The SoB intervention was created to address the overmedicalization of maternal care and excessive cesarean rates in Brazil [32], consistent with the Childbirth Humanization and RMC movements principles [1, 31]. The intervention, set in public spaces such as parks and street fairs, uses holograms, videos, role-playing, and other interactive techniques to offer the participants a childbirth experience. All participants are invited to walk through different sets as if pregnant and face the medicalized industries’ offers for childbirth.
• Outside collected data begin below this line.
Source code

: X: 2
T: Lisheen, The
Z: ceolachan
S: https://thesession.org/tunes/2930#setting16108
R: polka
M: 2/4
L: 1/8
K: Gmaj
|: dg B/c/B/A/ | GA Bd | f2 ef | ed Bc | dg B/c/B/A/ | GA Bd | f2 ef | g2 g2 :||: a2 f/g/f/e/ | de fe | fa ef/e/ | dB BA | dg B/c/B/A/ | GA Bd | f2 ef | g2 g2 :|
A detailed description of the intervention settings, methods, and implementation can be found in previously published papers of the Senses of Birth research team [32, 33].

Among the maternal care topics approached in the intervention are the intrapartum evidence-based practices. Evidence supporting these intrapartum practices is summarized in the WHO intrapartum care recommendations for a positive childbirth [3]. These practices are primarily, although not exclusively, dependent on the patient’s engagement. Thus, the SoB intervention was designed to address practices over which pregnant women have some degree of control or choice.

The intrapartum EBP discussed in the SoB intervention, and part of this study are: 1) creation and use of a birth plan; 2) one-to-one continuous support, including doula support and/or a companionship of choice throughout childbirth; 3) midwife care; 4) use of non-pharmacological pain relief methods; 5) freedom of mobility throughout labor; and 6) choice of position at delivery.

SoB is grounded in the Theory of Planned Behavior (TPB), and its proposed framework can be found in Sup. 1. TPB states that behavior can be directly influenced by the intention to engage in that behavior [34, 35]. The intention to perform a behavior is composed of attitudes, subjective norms, and perceived control over the behavior [35, 36]. Others have used TPB to understand childbirth and preference for the type of birth [3740], although no studies were found focusing on its use with intrapartum EBP.

Perceived behavioral control is the individual’s perceived self-efficacy, that is, the confidence in their ability to perform the behavior [35, 36]. Such perception of control is built by internal factors (knowledge acquired and skills learned) and external factors (practical resources available, opportunities to use it, and the presence of other supportive conditions) [3436]. For a woman to perceive that she can control the behavior of using the intrapartum EBP, therefore, increasing her intention to use it, she will need knowledge, skills, resources, and opportunities to increase her self-efficacy. The internal and external factors can facilitate or create challenges for a woman to use an EBP. As observed by previous results of the SoB impact on women’s knowledge, Brazilian women have moderate knowledge about normal birth and cesarean, and weak knowledge about EBP, although most perceived an increase in all three knowledge domains (normal birth, cesarean, and evidence-based practices) after the SoB intervention [41]. The impact of the SoB intervention on women’s perceived knowledge indicates a need to improve information regarding normal birth and cesarean, and an even higher need to discuss the use of evidence-based practices with pregnant women [41].